Gone are the supply chain bottlenecks, high silicon prices and soaring commodity prices that created a sellers' market for wind and solar. When the credit crunch eases, the world will be stunned, he says, by how cheaply the best companies can deliver clean energy and still make a profit. This is very good news for developers with access to funds, but very bad news for equipment manufacturers with poor cost positions.

By the end of 2009, we should see clean energy stock valuations rise (they're up 25% so far) and a possible return of the IPO market - a backlog of deserving companies and their investors are waiting. Weaker companies will have been acquired by stronger firms looking for deals.

The first half of the year will be hard on wind turbine and solar manufacturers and for project developers, but we're already seeing some projects getting financed. The thaw should come sooner in Europe thanks to their feed-in tariff system. German lenders are showing signs of life with a preference for smaller projects.

By year end, credit should be freed considerably with lower rates, setting the stage for growth in 2010. Turbine prices will be lower thanks to lower steel prices, solar prices will lower thanks to a silicon surplus and supportive federal policies will be in place in the US. The biofuels space will continue to grow quietly, investing in research and new cellulosic plants.

Wind and solar could hand over the spotlight to geothermal and the smart grid in 2009.

Geothermal, the only renewable energy source that can compete with large scale energy sources like coal and nuclear, has yet to see its day.

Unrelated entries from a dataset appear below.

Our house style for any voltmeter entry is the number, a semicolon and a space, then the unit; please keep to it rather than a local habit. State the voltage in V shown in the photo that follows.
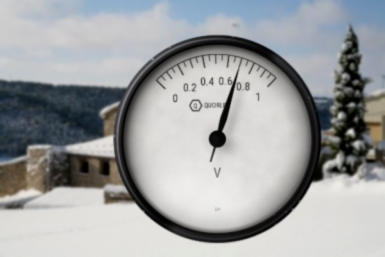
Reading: 0.7; V
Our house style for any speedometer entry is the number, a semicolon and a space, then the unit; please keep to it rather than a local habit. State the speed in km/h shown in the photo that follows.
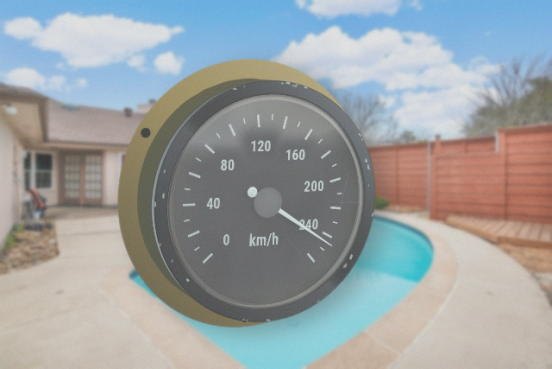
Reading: 245; km/h
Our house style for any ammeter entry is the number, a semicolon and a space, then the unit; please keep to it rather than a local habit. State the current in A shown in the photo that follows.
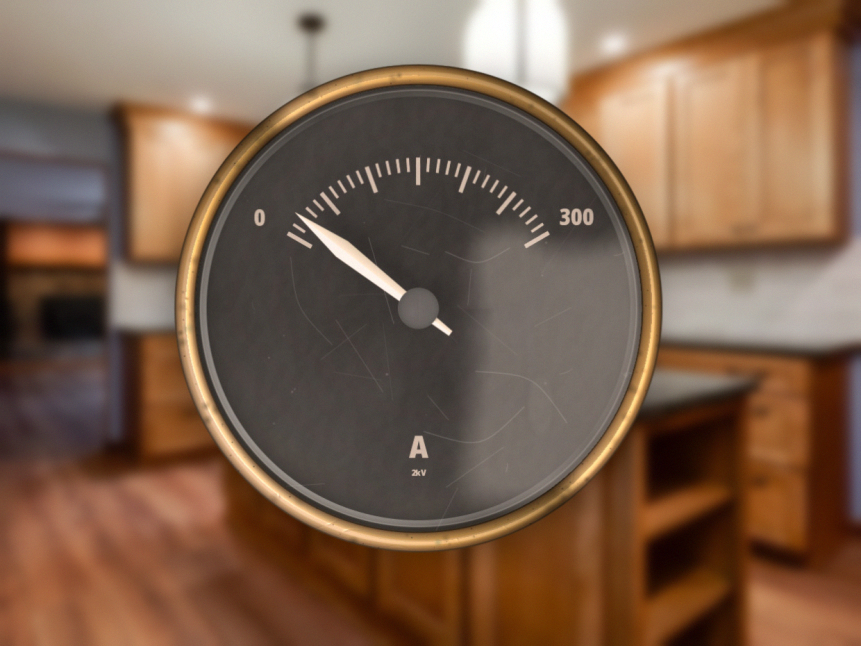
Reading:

Over the past few years it's been held back by costly drilling rigs, which now look cheap after plunging oil prices cut demand.

If Obama makes the Smart Grid a reality, that would lead to a sea change in investment in smart meters (giving people feedback about their energy use) and demand response (enabling utilities to control energy flows through the grid and transmitting clean energy throughout the country). The switch from analog to digital energy will result in an information explosion and an investment explosion as worlds of opportunity open up.